MG presents mostly with fluctuating fatigue and weakness of a specific muscle group. Because of confusion with signs of the ageing process or comorbidities due to ageing, a large section of the older population are either underdiagnosed or misdiagnosed as MG [
7]. Several laboratory investigations and clinical expertise are required for a proper diagnosis of MG. In the context of resource-deprived nations like Nepal, several of the investigations are not readily available. Lack of health care or subsidy adds further difficulties in getting investigations done due to extra expenses. This adds fuels to the diagnostic dilemma for health care professionals. MG is still mainly a clinically diagnosed disease characterized mostly by fluctuating symptoms. However, investigations are needed to cement the diagnosis. Investigations are laboratory testing, electrophysiological testing, and pharmacological testing. The pharmacological testing is done with edrophonium chloride or neostigmine or pyridostigmine. Electrophysiological testing such as electromyographic testing is done with repetitive nerve stimulation (RNS) and/or single-fiber electromyography (SFEMG); laboratory tests are mainly the serologic value of AchR or muscle-specific tyrosine kinase (MUSK) antibodies, and other tests such as CPK-Nac to rule out other possible causes.

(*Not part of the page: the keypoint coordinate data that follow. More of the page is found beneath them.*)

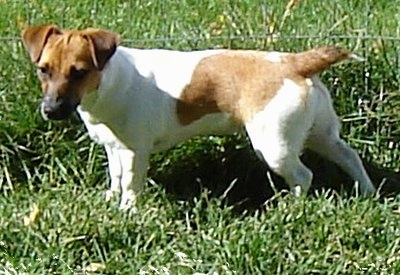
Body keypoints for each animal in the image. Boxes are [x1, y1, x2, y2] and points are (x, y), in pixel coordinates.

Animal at [20, 24, 376, 212]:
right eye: (43, 70)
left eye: (79, 72)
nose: (50, 111)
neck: (110, 81)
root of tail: (294, 62)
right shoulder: (114, 148)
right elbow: (116, 177)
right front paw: (110, 199)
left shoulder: (134, 151)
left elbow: (131, 184)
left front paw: (127, 211)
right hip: (320, 133)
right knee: (349, 156)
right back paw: (368, 192)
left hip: (275, 145)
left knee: (303, 176)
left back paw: (291, 208)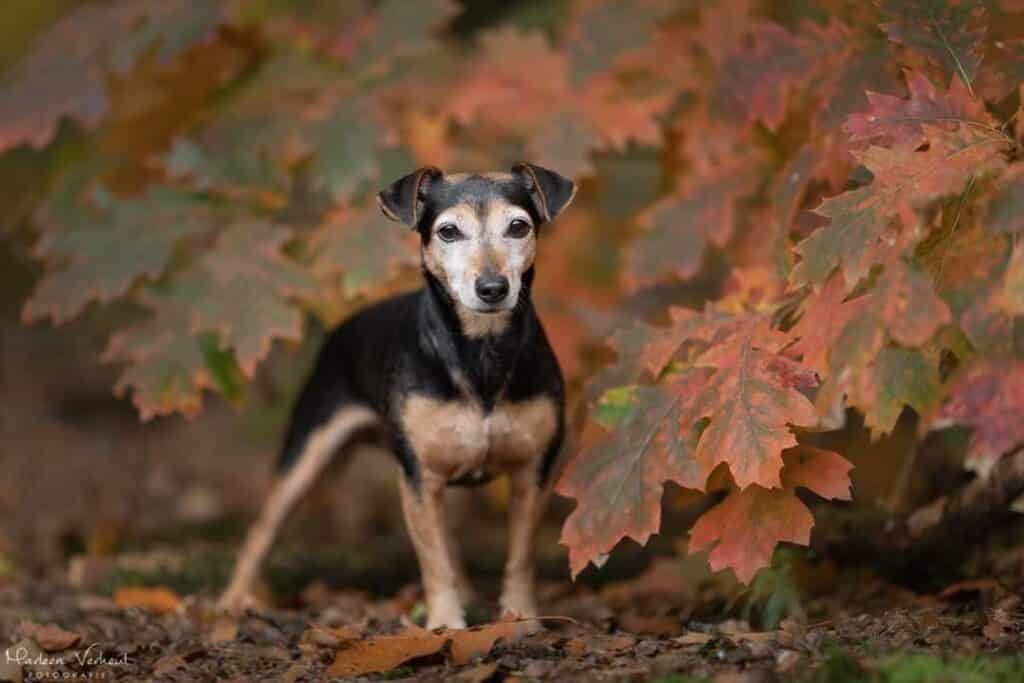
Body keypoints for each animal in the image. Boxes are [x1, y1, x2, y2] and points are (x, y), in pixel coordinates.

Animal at [220, 162, 577, 626]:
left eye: (519, 227)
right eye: (448, 232)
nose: (493, 287)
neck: (480, 351)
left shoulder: (533, 471)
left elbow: (520, 556)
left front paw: (520, 617)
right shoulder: (417, 476)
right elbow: (433, 561)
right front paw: (444, 624)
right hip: (310, 446)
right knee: (263, 526)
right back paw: (232, 601)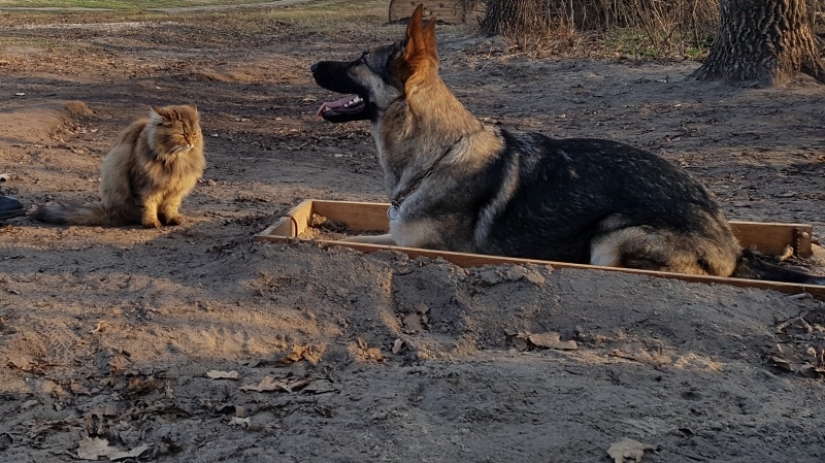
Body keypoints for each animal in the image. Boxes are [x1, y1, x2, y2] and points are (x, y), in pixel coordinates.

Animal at [312, 5, 820, 284]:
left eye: (359, 61)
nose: (314, 65)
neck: (438, 153)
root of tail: (731, 242)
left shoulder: (410, 245)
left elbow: (350, 239)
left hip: (609, 236)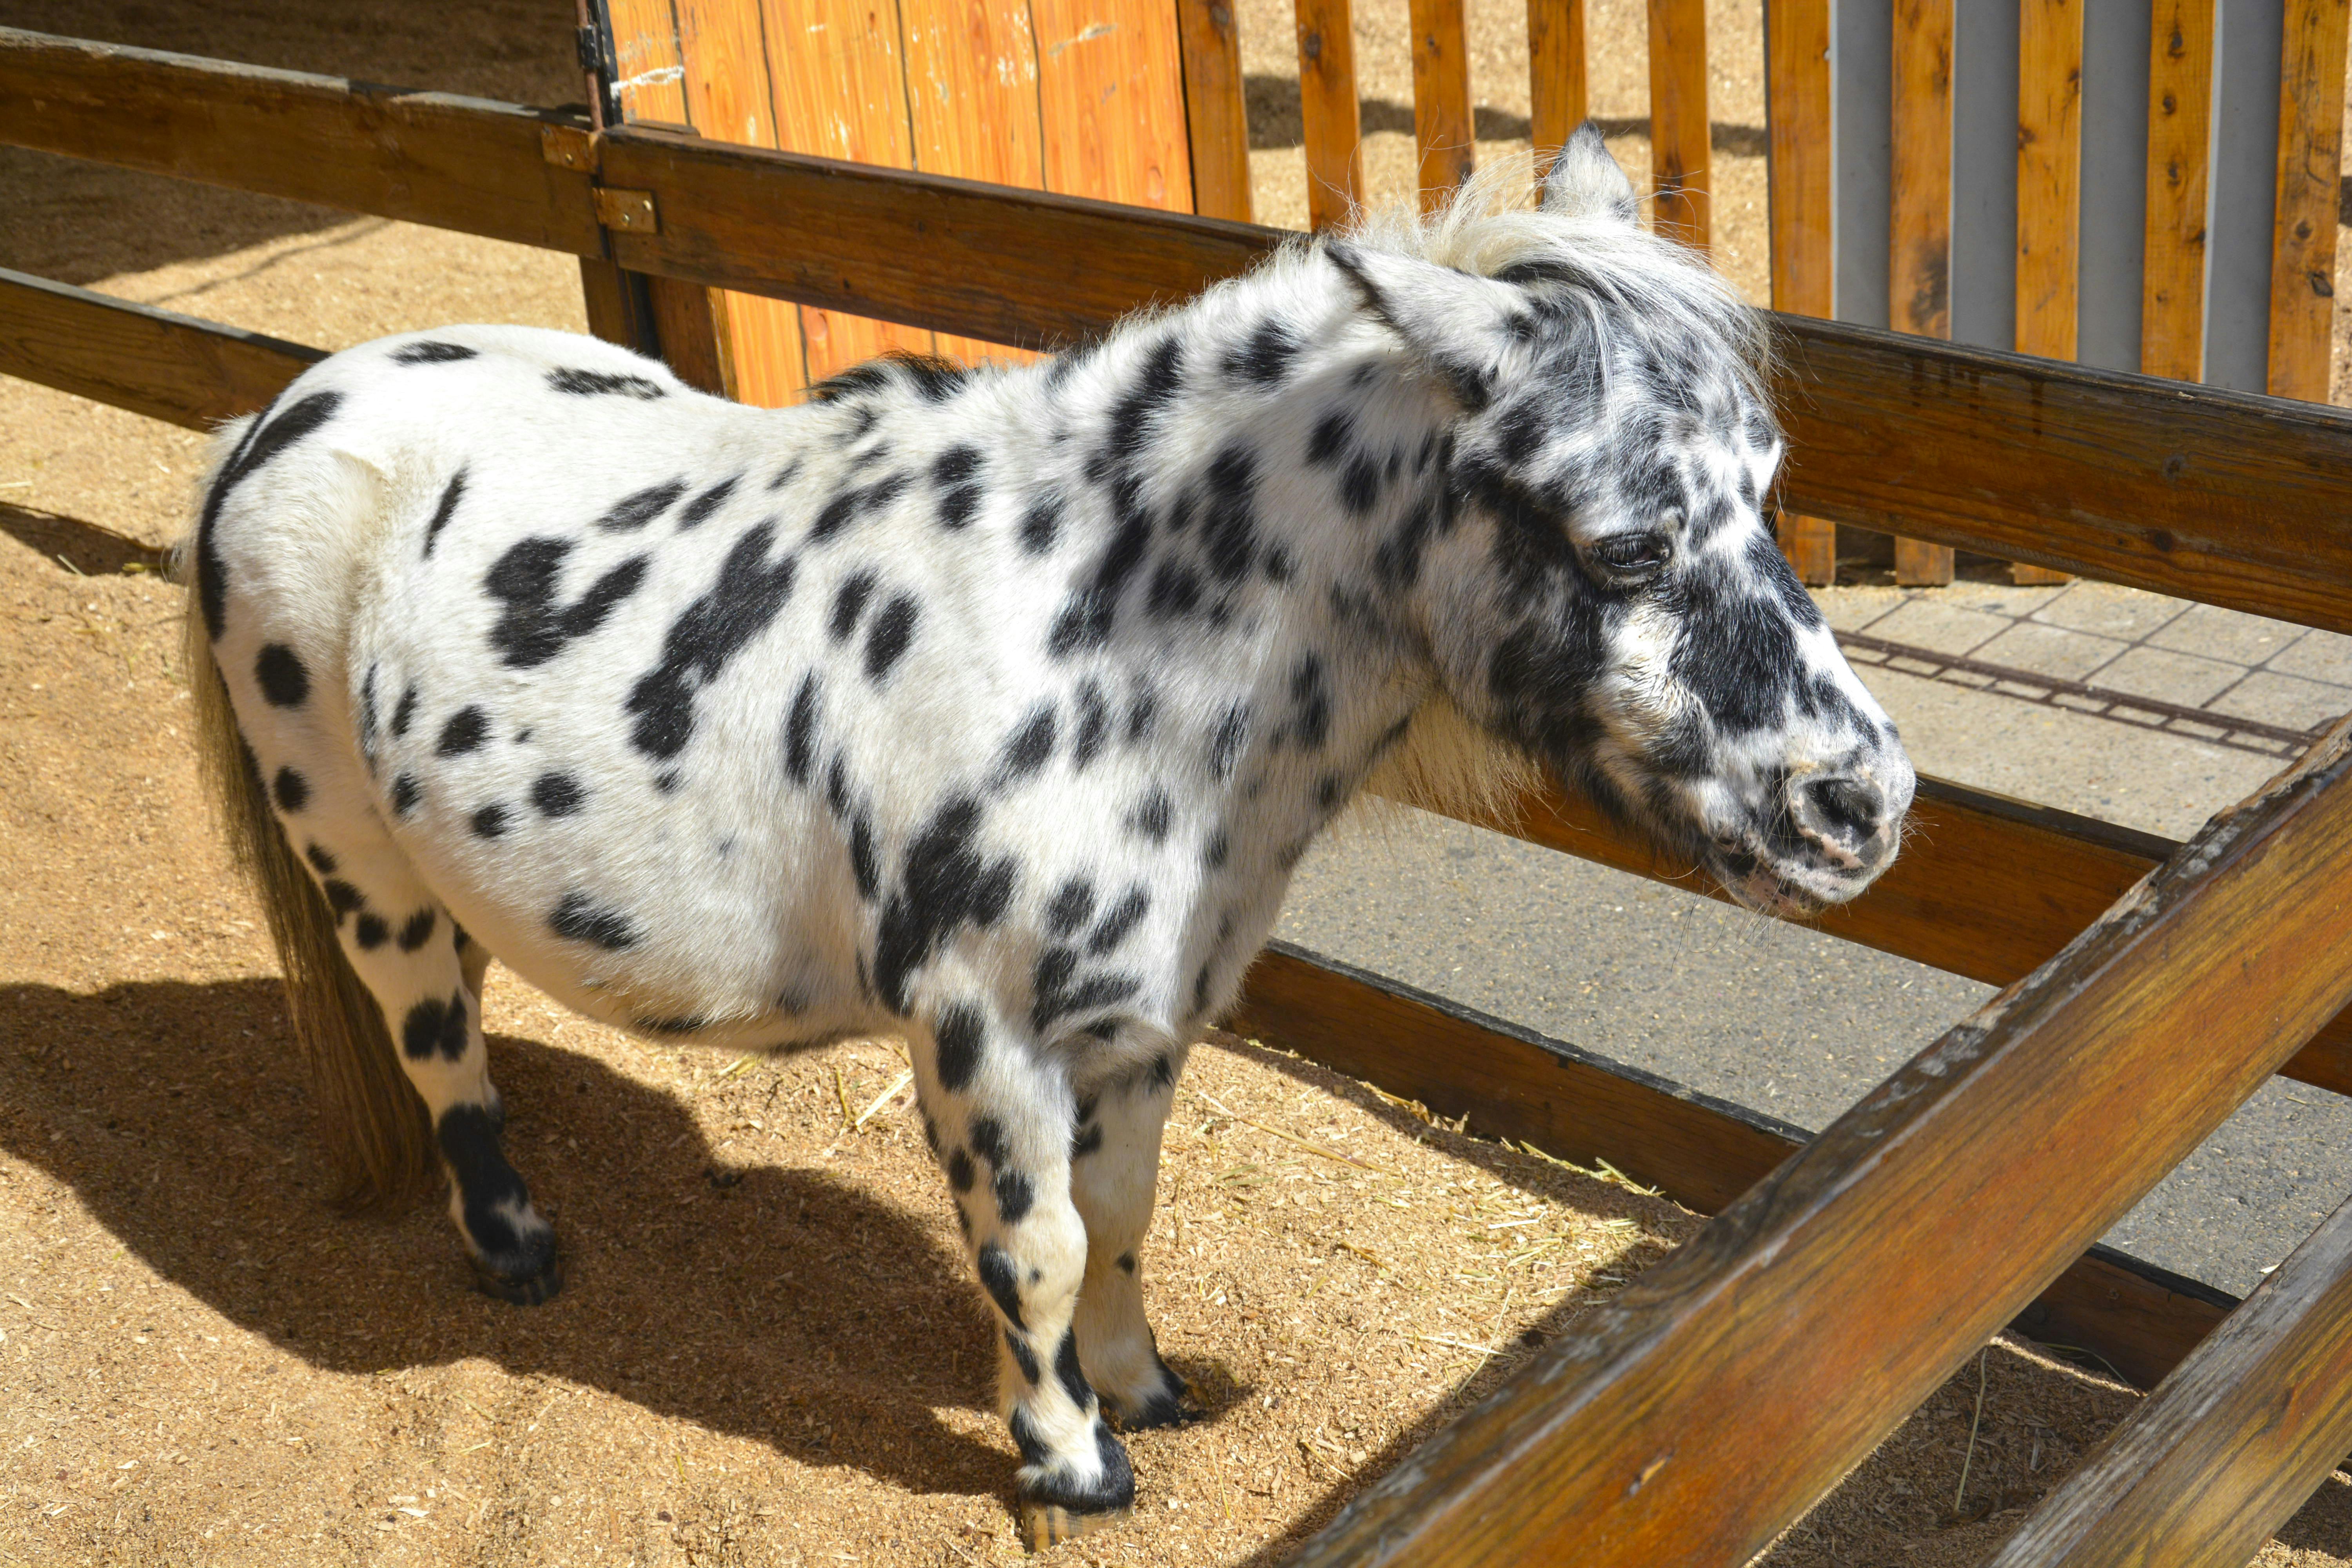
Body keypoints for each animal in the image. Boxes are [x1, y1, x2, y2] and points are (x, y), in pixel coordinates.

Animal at [179, 129, 1910, 1552]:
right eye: (1624, 545)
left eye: (1767, 489)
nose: (1864, 806)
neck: (1096, 649)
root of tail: (280, 411)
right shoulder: (983, 1034)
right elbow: (1039, 1252)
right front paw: (1072, 1464)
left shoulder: (1139, 1027)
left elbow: (1122, 1222)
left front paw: (1143, 1394)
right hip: (358, 867)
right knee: (431, 1037)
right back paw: (514, 1243)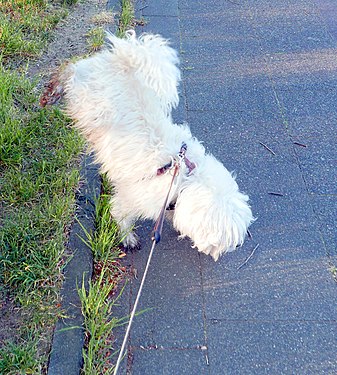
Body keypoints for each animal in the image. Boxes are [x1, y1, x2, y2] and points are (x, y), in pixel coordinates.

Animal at [48, 30, 252, 262]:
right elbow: (121, 215)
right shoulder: (132, 197)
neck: (183, 178)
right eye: (227, 236)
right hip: (84, 98)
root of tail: (124, 58)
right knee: (70, 69)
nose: (237, 246)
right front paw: (127, 238)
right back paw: (54, 89)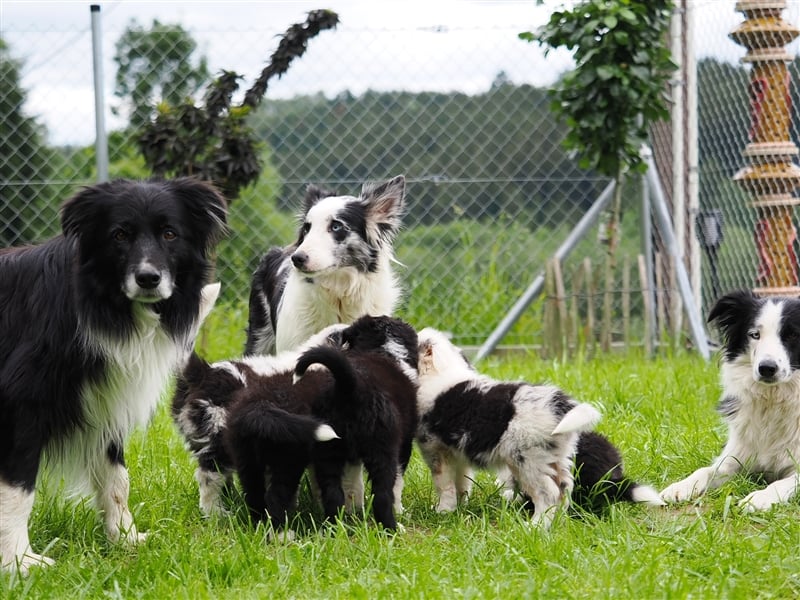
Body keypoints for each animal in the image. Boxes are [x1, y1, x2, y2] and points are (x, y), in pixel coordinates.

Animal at [0, 179, 225, 576]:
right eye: (120, 235)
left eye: (170, 233)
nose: (148, 279)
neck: (103, 302)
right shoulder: (21, 401)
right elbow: (18, 488)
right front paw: (21, 563)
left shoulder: (105, 397)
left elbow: (116, 477)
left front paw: (126, 539)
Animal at [294, 314, 418, 528]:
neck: (383, 351)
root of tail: (351, 386)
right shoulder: (404, 445)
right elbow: (398, 483)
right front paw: (401, 511)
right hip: (382, 448)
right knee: (382, 494)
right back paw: (392, 528)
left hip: (328, 449)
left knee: (332, 493)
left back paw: (334, 527)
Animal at [416, 326, 604, 528]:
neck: (439, 372)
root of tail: (561, 404)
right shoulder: (456, 454)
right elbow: (461, 482)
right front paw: (458, 508)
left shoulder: (436, 452)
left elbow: (444, 484)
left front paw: (443, 511)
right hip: (557, 457)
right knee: (565, 489)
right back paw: (557, 523)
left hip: (529, 460)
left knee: (549, 493)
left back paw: (535, 526)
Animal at [660, 290, 800, 510]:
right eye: (755, 334)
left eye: (793, 334)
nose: (766, 368)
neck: (774, 399)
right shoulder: (737, 456)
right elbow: (705, 470)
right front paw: (680, 487)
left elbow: (783, 482)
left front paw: (759, 498)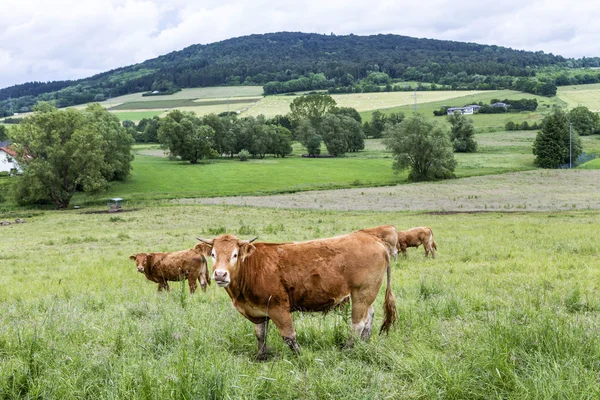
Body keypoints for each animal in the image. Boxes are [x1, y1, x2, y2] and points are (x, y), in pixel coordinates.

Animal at [195, 228, 396, 360]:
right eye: (213, 254)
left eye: (235, 255)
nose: (220, 274)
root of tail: (372, 238)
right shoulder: (258, 310)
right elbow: (260, 335)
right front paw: (261, 356)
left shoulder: (278, 308)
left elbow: (289, 336)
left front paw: (300, 357)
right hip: (366, 296)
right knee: (369, 317)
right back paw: (364, 344)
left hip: (362, 293)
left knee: (357, 324)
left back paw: (348, 349)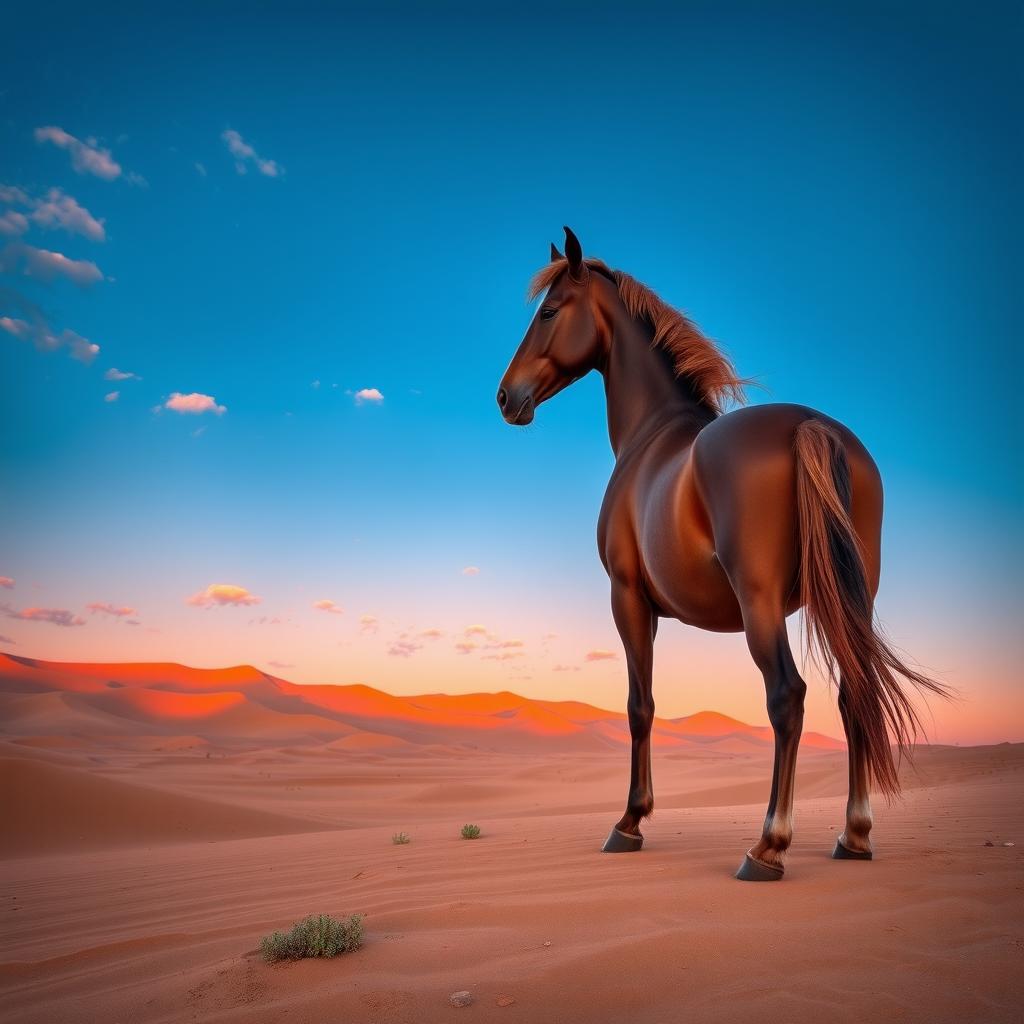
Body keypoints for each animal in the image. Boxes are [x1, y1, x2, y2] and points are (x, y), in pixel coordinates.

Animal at [495, 226, 942, 880]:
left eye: (549, 311)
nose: (507, 397)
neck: (653, 434)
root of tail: (811, 427)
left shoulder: (628, 598)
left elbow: (640, 705)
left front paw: (629, 822)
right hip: (846, 600)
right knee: (852, 693)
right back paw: (854, 836)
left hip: (760, 604)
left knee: (787, 697)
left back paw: (768, 846)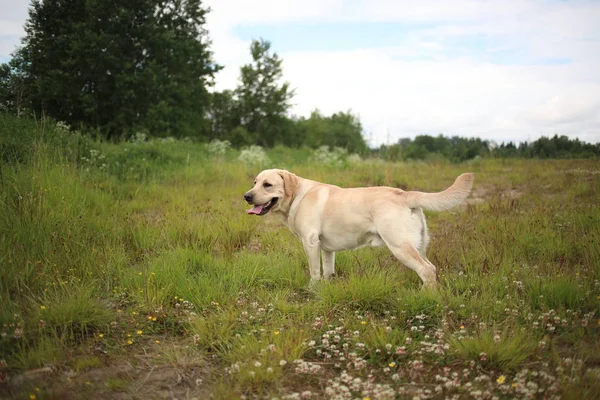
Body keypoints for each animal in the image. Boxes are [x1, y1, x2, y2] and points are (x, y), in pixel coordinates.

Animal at [244, 169, 474, 288]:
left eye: (267, 185)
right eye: (254, 182)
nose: (246, 196)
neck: (298, 196)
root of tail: (405, 194)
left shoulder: (310, 243)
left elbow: (314, 272)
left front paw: (311, 290)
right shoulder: (326, 248)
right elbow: (328, 271)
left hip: (400, 247)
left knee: (426, 270)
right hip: (418, 247)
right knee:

The fatigability of the peripheral skeletal muscle is the hallmark of the disease and it can be absent in bulbar forms [
8]. The bulbar form of MG would present as dysarthria, chewing fatigue, and/or dysphasia [
9]. A case of a voice fatigue was also reported in one of the case reports [
10]. However, in focal bulbar weakness, MND is suspected first [
11]. Similarly, hypophonia without obvious dysarthria is more commonly seen in PD [
12] with slow but progressive speech intensity decay [
12]. As stated earlier, few case reports have been published regarding bulbar weakness like dysphonia [
13,
14] in MG. They argued that there is palatal and/or laryngeal weakness in MG [
15] and it can be a presenting symptom in late-onset MG [
14]. We present a relatively rarer presentation of MG. Our case had a sudden onset and fluctuating hypophonia without obvious palatal weakness or nasal tone. This is different from the various cases that have been reported previously. Previous case reports discussed other bulbar features such as dysphasia, aspirations, vocal fatigability, or nasal tones [
13,
14]. Our case had apparently none of these or any other problem other than hypophonia. For hypophonia, she had multiple other non-neurological consultations including ENT consultations without any improvement. Due to unavailability of electroglottography (EGG) and speech acoustics, she was evaluated by the ENT department for palatal weakness and they reported it to be as normal. Hence, without these standard facilities, we rely on physical examinations, clinical experience, and available laboratory tests to diagnose the disease. With the symptoms, we had a strong suspicion of MG. The QMG test is easy to administer and correlates well with activities of daily living [
16]. SFEMG is more specific in MG [
17] but technically more demanding and is also beyond our reach in Nepal, at present. Positive AchR ab confirms MG in a patient with appropriate symptoms and clinical findings [
18,
19]. The laboratory report of our patient revealed high AchR (1.11 ng/ml). Of patients with thymoma, 20–25% have MG and 10–20% of patients with MG have thymoma [
20,
21]. Patients with MG with thymoma are older and symptoms are more severe. Plain and enhanced CT scans of our patient’s chest and neck showed the presence of thymoma. Approximately 70% of cases of thymoma in patients with MG have titin and ryanodine receptor (RyR) antibodies. Unfortunately, again due to the limitation of our resources, a MUSK, RyR, or titin receptor antibodies assay could not be performed in our patient. Pyridostigmine is considered the first line of therapy. Our patient responded well to orally administered pyridostigmine and the drug treatment led to a rapid improvement in her speech quality and vocal symptoms. She was maintained on pyridostigmine and subsequently sent to the thoracic surgery department for surgical management of the thymoma. An informed written consent was obtained to publish this case report.